Merkel’in şifreleri ve son dakika girişimi

ANKARA’nın dün Brüksel’e götürdüğü öneriler tıkanıklığı aşmaya yetecek mi? Pazarlıkların bugün de devam edeceği anlaşılıyor ama önemli bir gelişme beklenmiyor.

Yine de dönem başkanı Finlandiya’nın girişiminin başarısızlığa uğramasından sonra böyle bir çıkış, Türkiye’nin hem Avrupa Birliği sürecinin devamı konusundaki isteğini, hem de Kıbrıs’ta gerçekten çözüm istediğini göstermesi açısından olumlu bir girişim.

Ancak böyle kritik bir kararın, gizli kapaklı oluşturulup ortaya atılması ciddiyetini gölgeliyor.

KKTC yönetimi bile son ana kadar önerinin ayrıntısından habersizdi.

Bu taktik, Komisyonun sekiz maddenin dondurulmasıyla ilgili tavsiyesini yumuşatmaya yetse de yetmese de resmin bütününü gözden kaçırmamak gerekiyor.

* * *

"TEKNİK hazırlıkları tamamlanmış olan fasıllarda müzakerelerin açılması engellenmeyecektir."

Eğer Avrupa Birliği Liderler Zirvesi’nin sonunda yayınlanacak belgedeki Türkiye paragrafına buna benzer bir cümle girmezse, çok sancılı başlamış olan müzakere sürecinin devam etmesi zaten olanaksız.

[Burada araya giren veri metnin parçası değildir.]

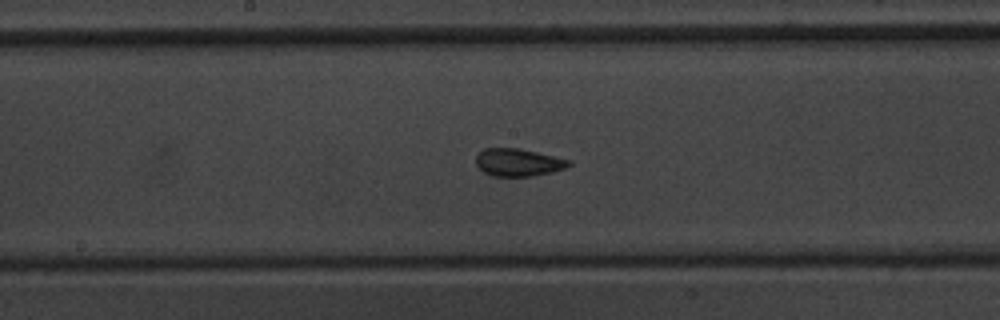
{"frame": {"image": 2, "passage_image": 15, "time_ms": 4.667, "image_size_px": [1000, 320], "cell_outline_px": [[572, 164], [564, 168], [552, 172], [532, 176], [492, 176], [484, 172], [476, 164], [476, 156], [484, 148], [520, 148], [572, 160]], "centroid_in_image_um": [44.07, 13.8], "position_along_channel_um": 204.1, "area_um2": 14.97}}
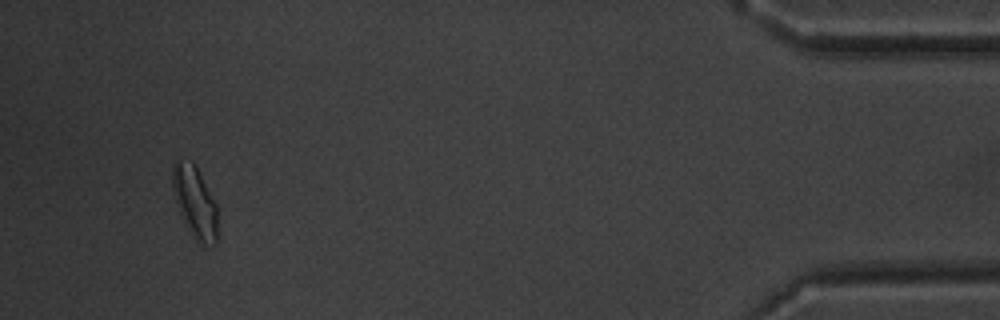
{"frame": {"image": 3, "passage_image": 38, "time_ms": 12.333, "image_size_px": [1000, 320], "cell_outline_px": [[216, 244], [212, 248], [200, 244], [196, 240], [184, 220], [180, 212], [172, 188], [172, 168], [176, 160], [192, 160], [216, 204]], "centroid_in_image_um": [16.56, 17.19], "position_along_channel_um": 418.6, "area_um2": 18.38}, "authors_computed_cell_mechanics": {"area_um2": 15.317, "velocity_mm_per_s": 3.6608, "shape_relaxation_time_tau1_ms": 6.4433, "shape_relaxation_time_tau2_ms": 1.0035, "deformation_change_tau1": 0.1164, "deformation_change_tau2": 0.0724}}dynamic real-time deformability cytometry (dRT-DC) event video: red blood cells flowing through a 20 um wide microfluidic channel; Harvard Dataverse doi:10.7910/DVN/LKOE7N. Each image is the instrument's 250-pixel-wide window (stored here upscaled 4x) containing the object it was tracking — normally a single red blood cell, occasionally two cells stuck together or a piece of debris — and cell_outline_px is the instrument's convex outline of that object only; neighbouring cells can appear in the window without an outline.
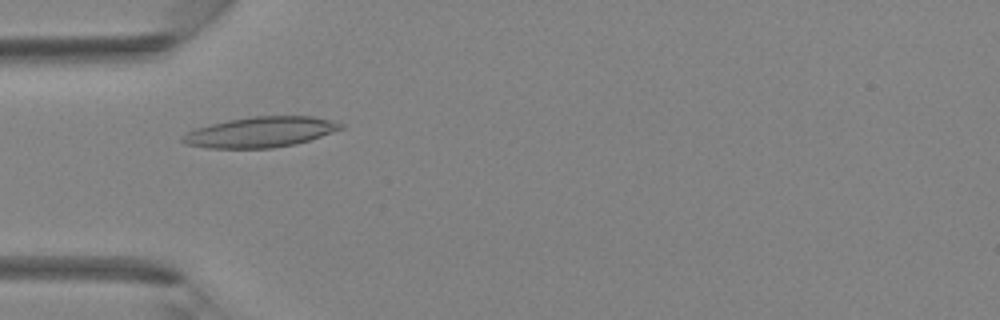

Ültimatoma filan ihtiyaç yok.

İlk faslın açılıp geçici olarak kapandığı 12 Haziran’dan bu yana donmuş durumda olan sürecin, hareketlenmesi için ancak böyle bir irade gerekiyor.

Çünkü fasılların açılmasıyla ilgili tartışmalar, en alt komiteyi bile aşamıyor henüz. Rumların ve süreci yavaşlatmak isteyen her üye ülkenin elinde bu olanak var.

* * *

EVET Merkel
ve Chirac, İngiltere’nin çabaları sonucunda, keskin bir tavır göstermekten geri durdular. Ama bu takvim konusunun tamamen ortadan kalktığı anlamına gelmiyor.

Merkel Türkiye’de seçimlerden sonra, yani 2007 son baharı ile 2009 ilk baharındaki Avrupa Parlamento’su seçimleri arasındaki uygun bir sürede komisyonun bir rapor hazırlamasını istiyor.

Bu oldukça muğlak bir açıklama.

Zaten her yıl ilerleme raporu hazırlanmıyor mu? Neden yeni bir şeymiş gibi rapordan söz ediliyor?

Çünkü bu ima edilen, yeni bir şey.

Merkel, "Evet bir ültimatom söz konusu değildir...Ama biz, komisyonun neler başarıldığını ve nasıl devam edebileceğimizi bize söylemesini istiyoruz..." diyor.

Nasıl devam edebileceğimiz ne demek? Tam üyelik hedefi ile müzakerelere başlamasına karar verilmiş bir ülke ile "nasıl devam edileceği" belli.

Merkel’in söylediği de bu değil zaten. Başka bir şey.

Almanya Başbakanı ve Fransa Devlet Başkanı, Komisyon’u Türkiye ile müzakere kararını yeniden gözden geçirmeye çağırıyorlar.

2009’daki parlamento seçimleri sonrasında Avrupa’yı, Türkiye’nin üyeliğini yeniden düşünmeye hazırlıyorlar.

Avrupa anayasasının ele alınacağı bu iki yıla, Türkiye gölgesi düşürülmesin istiyorlar.

Bu arada 2007 seçim yılında Türkiye’yi rahatlatmak, seçimlerden sonra Kıbrıs konusunda daha rahat adım atmasını sağlamak da Brüksel kulislerinde taraftar bulan iyimser yorum.

* * *

ARALIK
zirvesinden çıkacak karar, daha az sayıda faslın müzakerelerinin dondurulmasına karar verilse de, teknik hazırlıkları tamamlanan fasıllarda müzakerelerin başlayacağı güvencesini vermiyorsa, doğrusu beni artık pek heyecanlandırmıyor.

Avrupa sürecinin darboğaza girdiği bu dönemde, siyasilerin nasıl bir Türkiye vaadiyle yola çıkacakları ilgilendiriyor beni.